Since Sinclair Broadcast Group’s The National Desk launched in mid-January, its anchor, reporters, and guests have regularly misinformed their viewers about important topics such as the COVID-19 pandemic, immigration, the economy, education, and U.S. democracy. With the recent announcement of a nighttime expansion of the program beginning in late September, Sinclair’s local TV viewers should know what to expect.

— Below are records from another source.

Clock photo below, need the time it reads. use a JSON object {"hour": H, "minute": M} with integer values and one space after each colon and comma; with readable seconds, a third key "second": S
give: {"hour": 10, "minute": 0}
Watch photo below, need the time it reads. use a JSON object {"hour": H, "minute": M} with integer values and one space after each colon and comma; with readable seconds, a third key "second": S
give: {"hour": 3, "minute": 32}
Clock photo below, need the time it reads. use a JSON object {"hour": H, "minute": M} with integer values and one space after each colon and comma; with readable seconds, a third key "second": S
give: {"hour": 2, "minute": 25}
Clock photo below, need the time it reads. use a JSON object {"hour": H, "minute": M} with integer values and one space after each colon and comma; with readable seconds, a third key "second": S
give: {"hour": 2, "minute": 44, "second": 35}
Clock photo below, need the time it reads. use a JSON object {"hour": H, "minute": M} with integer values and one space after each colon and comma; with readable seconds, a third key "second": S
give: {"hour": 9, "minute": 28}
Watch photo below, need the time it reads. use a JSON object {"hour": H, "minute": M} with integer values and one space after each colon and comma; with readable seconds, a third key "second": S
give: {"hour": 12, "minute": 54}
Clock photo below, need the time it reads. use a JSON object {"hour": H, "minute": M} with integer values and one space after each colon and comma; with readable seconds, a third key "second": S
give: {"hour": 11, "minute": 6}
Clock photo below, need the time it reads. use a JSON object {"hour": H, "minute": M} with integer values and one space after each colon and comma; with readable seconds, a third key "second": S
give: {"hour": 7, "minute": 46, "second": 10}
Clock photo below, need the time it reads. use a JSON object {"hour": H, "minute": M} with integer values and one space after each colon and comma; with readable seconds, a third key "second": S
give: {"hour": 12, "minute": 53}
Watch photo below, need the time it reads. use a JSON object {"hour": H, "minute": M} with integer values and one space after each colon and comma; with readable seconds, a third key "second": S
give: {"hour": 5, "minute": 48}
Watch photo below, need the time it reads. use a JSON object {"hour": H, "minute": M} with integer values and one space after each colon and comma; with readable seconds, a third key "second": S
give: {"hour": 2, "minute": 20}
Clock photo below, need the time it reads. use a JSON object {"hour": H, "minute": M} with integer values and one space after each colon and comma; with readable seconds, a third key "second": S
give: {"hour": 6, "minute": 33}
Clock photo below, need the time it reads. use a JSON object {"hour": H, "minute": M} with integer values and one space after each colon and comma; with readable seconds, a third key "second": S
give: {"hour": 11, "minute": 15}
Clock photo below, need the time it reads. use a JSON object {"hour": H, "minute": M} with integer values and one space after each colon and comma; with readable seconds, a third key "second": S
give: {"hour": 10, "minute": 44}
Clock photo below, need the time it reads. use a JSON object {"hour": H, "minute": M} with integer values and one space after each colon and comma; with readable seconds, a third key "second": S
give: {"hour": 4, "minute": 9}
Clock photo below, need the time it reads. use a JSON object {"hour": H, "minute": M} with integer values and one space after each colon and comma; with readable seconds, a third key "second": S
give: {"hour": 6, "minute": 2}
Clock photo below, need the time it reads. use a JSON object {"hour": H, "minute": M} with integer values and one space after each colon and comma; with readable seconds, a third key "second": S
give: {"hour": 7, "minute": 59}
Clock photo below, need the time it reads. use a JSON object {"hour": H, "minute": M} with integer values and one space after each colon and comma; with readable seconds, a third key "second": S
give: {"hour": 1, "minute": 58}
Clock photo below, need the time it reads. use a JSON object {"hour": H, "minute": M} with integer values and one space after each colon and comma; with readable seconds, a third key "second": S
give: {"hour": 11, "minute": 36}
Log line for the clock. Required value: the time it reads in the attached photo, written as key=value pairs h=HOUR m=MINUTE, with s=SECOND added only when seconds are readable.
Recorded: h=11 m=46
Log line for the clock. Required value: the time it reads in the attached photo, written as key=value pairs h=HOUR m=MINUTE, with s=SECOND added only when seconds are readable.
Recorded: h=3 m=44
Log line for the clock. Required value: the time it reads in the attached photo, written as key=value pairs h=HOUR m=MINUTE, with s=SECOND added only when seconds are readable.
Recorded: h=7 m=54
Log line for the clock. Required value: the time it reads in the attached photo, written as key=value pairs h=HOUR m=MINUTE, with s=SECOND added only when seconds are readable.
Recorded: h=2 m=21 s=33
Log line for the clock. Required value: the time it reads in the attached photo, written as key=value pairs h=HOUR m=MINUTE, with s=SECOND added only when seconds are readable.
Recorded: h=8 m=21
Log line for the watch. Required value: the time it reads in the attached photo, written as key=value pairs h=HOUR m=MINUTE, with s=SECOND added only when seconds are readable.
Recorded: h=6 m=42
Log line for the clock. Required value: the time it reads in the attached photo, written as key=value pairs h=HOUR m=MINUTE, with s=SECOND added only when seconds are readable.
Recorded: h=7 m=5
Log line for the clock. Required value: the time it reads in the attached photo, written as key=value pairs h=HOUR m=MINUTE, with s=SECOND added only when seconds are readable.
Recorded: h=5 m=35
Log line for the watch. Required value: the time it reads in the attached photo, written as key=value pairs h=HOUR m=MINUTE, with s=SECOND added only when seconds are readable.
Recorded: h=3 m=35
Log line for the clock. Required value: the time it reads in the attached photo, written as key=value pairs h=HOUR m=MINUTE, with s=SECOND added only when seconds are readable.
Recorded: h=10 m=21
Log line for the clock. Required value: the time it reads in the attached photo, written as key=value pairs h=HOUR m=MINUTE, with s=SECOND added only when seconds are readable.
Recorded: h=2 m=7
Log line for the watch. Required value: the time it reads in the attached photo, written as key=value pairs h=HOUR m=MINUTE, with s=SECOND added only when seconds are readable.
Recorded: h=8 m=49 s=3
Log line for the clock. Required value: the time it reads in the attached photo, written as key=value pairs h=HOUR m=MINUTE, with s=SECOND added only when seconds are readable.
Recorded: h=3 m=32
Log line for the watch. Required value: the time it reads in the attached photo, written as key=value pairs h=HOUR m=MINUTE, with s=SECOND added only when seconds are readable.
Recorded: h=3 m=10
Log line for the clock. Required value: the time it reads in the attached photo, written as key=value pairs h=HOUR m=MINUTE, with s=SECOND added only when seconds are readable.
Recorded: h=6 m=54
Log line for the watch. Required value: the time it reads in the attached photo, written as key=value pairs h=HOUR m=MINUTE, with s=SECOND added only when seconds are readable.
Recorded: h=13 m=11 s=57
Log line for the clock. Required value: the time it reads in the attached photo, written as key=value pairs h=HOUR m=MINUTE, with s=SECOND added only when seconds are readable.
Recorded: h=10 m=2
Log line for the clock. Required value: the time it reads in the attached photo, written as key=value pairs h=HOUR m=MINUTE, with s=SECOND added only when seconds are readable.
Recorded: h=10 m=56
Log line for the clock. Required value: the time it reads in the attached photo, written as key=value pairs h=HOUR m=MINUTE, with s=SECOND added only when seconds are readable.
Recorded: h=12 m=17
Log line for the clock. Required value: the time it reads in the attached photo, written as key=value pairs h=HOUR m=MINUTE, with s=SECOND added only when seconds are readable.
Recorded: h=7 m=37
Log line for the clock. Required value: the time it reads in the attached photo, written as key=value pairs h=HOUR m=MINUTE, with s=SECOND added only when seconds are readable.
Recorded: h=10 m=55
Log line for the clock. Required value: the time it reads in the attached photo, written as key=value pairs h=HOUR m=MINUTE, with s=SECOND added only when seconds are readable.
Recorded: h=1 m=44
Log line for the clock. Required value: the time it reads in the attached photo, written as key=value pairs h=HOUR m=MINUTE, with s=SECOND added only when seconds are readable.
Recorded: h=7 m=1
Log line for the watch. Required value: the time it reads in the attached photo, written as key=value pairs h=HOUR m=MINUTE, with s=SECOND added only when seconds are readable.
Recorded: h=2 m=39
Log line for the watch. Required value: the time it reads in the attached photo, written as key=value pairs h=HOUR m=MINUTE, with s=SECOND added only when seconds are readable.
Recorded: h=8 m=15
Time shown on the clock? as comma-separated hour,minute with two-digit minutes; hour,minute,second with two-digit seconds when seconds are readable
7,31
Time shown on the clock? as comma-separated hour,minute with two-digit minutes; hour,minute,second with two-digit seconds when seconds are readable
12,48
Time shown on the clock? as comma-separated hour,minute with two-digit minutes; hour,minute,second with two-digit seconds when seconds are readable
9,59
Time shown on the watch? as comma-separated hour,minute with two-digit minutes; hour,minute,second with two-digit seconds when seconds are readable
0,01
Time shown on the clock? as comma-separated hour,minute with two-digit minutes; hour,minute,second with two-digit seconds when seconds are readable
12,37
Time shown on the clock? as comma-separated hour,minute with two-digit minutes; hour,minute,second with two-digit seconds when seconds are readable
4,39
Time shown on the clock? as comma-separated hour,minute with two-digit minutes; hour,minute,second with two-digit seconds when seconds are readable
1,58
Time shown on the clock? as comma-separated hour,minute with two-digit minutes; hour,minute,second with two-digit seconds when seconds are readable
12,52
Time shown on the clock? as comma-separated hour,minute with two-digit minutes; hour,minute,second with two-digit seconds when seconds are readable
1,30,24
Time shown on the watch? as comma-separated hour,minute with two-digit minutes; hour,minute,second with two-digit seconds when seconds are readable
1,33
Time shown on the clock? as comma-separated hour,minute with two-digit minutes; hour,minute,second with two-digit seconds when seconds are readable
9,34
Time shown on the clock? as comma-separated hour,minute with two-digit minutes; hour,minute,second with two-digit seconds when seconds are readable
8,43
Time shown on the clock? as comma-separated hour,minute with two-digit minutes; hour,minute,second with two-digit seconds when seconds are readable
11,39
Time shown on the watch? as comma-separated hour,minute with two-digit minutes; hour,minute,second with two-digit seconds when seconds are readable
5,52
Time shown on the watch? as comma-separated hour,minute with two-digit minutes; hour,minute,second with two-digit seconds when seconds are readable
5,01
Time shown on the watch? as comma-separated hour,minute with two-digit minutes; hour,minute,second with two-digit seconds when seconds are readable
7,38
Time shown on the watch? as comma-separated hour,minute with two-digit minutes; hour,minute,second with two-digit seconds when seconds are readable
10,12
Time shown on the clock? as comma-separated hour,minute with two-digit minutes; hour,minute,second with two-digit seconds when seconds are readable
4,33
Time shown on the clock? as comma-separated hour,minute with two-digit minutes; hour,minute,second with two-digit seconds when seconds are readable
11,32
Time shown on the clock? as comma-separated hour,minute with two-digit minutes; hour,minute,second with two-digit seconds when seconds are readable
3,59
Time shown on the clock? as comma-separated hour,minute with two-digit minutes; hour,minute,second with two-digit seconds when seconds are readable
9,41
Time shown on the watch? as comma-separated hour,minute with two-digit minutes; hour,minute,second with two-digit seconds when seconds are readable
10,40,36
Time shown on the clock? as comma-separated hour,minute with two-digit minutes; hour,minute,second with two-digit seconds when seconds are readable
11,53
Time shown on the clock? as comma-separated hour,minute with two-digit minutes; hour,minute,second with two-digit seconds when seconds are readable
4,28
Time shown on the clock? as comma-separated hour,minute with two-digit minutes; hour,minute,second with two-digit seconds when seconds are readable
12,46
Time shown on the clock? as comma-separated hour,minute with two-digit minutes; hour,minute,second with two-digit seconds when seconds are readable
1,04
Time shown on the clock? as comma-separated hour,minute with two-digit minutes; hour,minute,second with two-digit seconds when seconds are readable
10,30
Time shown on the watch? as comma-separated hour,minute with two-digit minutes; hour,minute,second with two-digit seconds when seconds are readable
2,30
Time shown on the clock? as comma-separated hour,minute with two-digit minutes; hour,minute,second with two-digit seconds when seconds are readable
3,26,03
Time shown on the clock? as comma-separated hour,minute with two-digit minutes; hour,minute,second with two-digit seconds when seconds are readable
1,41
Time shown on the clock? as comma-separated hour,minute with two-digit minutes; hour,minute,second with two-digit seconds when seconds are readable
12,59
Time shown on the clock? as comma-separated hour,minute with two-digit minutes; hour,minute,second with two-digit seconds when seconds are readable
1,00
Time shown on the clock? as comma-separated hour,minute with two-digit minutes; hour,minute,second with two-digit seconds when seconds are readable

When The National Desk first launched, Sinclair said that it “will be available on 68 Sinclair stations, including all Sinclair’s MY and CW Network channels” and some of its Fox affiliates. The mid-July Sinclair press release announcing the nighttime expansion says the new program, anchored by Meagan O’Halloran and Eugene Ramirez, will have a slightly smaller audience of “64 stations in 60 markets” when it launches on September 27. Sinclair had also promised that The National Desk would “provide audiences with commentary-free news coverage from both a local and national perspective,” but frequent appearances by right-wing commentators have proved that to be false.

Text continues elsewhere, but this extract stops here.